Tom Matson is the Senior Director of Executive Leadership for the Gallup Education Practice. With a focus on executive coaching and more than 10 years of consulting experience, he is committed to challenging leaders to become authentic and fully live out their strengths each day in a healthy and productive way. Matson earned his bachelor’s degree in communications and master’s degree in organizational leadership.

Monday, March 11, 2013

Ready, Fire, Aim: The Reformation of an Activator

By Brandon Miller, Avaunt Advantage Business Coach

I love motion and movement. To me, there is no learning without doing, and once a decision to act has been made, there must be action. As an adolescent, this impulse led me to do some things that I am not prepared to write about, except to say that I’m glad I am still here and able to write this blog post. In the young adult years of my life, I was the guy who could turn thought into action. Give me the signal that we need to complete a project, move product, or get a group that was stuck in the planning process to produce results, and I was your guy. In this process I learned that, although I could make things happen, you could usually find some carnage left behind in my wake of motion. Yet, to my way of thinking, this was necessary collateral damage to accomplish a goal or complete a task.

When presented with the opportunity to take the Clifton StrengthsFinder (CSF), I was elated to find the theme Activator in my Signature Themes. Armed with this new term to describe my strength, I continued to push hard to be the person who could get things done. Over the course of time, the carnage caught up with me. My working relationships deteriorated as people began to lose confidence in my leadership abilities. Instead of being known as the hero who could produce the results, I was known as an impetuous person who was often impatient and hard to deal with. How could this be? Wasn’t I simply working out of my strength?

I’ve heard it said that most men get their brains when they turn 30. Apparently, I resemble this comment, as it took me about that long to come to the realization that I needed to reconsider my definition of the Activator theme and how it worked in my life. Perhaps if I had read the application section of the theme report provided by Gallup for each person who participates in the CSF, I would have learned this sooner. In this section, a person especially talented in the Activator theme is encouraged to partner with people who are strong in themes such as Analytical, so as to gain a different perspective before taking action on an initiative. As I grew older and wiser, thank God, this was the approach I took for my life and career. Instead of rushing into action, I learned to seek counsel from those who would take a different approach to the plan and actually listen to their advice before moving forward.

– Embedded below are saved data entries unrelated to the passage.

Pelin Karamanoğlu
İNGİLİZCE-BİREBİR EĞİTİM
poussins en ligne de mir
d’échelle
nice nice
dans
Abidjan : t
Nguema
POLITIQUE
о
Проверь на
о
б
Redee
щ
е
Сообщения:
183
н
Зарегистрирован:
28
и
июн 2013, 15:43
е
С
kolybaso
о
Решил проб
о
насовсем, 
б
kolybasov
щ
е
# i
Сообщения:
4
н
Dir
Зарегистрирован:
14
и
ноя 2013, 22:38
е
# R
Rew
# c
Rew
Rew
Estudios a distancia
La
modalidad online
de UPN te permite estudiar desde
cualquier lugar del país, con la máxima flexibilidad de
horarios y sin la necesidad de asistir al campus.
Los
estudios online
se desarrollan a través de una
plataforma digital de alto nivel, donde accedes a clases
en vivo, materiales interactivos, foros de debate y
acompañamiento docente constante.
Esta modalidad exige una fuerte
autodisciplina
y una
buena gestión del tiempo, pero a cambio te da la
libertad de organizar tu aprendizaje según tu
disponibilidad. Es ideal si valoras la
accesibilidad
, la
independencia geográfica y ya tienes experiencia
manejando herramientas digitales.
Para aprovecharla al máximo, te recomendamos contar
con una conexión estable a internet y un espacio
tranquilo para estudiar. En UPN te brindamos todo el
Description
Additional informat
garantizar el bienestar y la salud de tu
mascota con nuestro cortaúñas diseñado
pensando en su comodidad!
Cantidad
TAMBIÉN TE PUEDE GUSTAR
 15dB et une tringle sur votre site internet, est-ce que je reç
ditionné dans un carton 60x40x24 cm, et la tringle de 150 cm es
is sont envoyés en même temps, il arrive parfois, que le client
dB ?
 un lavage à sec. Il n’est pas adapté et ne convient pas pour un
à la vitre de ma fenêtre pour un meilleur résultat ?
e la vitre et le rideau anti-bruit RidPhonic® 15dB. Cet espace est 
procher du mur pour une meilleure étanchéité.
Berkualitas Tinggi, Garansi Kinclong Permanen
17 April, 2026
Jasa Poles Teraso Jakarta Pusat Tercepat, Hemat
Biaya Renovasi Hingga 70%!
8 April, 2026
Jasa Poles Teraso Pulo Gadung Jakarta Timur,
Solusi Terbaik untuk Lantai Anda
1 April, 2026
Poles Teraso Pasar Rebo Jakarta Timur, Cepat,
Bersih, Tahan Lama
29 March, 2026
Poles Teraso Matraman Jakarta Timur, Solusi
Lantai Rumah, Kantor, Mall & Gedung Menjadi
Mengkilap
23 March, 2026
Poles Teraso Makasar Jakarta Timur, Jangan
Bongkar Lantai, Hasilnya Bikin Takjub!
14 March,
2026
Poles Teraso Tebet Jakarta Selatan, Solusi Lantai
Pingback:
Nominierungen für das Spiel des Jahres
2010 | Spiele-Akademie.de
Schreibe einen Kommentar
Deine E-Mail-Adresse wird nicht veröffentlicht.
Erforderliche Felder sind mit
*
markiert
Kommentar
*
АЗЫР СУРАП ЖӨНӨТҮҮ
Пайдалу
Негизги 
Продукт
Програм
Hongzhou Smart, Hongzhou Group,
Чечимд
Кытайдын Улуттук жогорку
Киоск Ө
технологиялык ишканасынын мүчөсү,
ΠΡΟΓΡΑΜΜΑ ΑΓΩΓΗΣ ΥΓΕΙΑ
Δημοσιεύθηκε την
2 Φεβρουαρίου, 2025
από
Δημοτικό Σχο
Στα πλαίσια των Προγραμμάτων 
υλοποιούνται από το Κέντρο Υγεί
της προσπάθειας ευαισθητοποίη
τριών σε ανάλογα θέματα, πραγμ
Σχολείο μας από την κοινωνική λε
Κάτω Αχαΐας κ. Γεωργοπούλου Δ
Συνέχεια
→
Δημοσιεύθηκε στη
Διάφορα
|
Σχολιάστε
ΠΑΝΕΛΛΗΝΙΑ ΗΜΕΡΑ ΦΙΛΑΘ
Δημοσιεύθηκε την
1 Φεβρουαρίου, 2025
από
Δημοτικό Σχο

Each of us has within ourselves amazing talents that can be cultivated into strengths. The cultivation process requires training, knowledge, and intentional effort to transform latent or misused talent into strengths. In order to achieve success, tools such as the CSF can aid us in gaining greater self-awareness and increased knowledge on how to grow in our strengths. I still love motion. Action is my first thought when a decision has been made, and I can still be found to be impatient. Yet, armed with a new understanding of strengths, this Activator has gone through a reformation and now sees greater results, and much less carnage, as the strength is developed.

Brandon Miller is the Managing Partner and Business and Strengths Coach for Avaunt Advantage, LLC. With over 15 years of experience in business development and ownership, Miller is an advocate for the strengths-based revolution as he works to help others discover their innate talents and develop them into strengths. Miller resides in Elk Grove, California, with his wife and their seven children.